Recorded data:
* * *

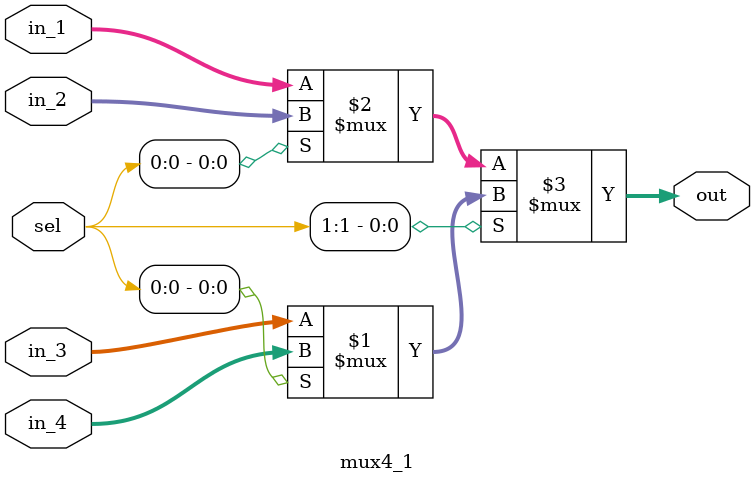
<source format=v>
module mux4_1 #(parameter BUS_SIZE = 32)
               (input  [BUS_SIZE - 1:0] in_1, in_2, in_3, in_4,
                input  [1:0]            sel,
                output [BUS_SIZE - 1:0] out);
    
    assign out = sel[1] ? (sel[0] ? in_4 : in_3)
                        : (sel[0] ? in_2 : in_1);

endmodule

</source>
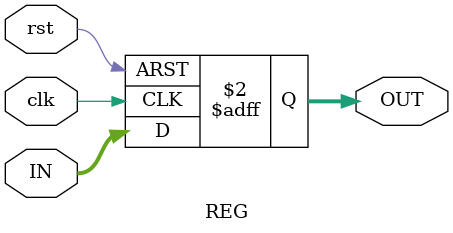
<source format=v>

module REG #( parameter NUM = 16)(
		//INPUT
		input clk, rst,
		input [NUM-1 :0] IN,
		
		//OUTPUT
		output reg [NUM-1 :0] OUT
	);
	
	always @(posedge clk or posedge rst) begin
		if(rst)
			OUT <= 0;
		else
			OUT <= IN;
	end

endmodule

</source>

* * *

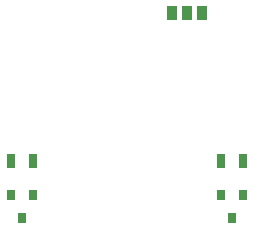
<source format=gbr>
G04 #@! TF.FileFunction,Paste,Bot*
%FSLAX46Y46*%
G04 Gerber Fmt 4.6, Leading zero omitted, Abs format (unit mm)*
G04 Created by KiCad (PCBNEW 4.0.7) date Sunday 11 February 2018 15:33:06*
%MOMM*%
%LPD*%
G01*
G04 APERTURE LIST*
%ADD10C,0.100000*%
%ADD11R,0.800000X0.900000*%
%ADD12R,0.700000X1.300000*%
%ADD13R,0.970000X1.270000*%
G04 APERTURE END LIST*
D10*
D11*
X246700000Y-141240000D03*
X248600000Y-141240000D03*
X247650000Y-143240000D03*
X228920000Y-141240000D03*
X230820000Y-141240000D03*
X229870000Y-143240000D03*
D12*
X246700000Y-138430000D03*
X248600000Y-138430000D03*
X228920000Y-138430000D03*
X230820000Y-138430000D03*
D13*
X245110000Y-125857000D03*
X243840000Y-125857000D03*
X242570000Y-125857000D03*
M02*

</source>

* * *

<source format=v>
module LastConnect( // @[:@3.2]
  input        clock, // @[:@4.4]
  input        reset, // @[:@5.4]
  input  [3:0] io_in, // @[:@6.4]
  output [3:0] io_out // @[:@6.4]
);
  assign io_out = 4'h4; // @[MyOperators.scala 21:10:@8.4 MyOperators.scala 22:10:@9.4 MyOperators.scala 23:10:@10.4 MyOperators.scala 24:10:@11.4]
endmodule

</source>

* * *

**TASK TO COMPLETE:**
When the string "APERTURE" appears in a line of the records above, that line is to be copied.

**EXERCISE RESPONSE:**
G04 APERTURE LIST*
G04 APERTURE END LIST*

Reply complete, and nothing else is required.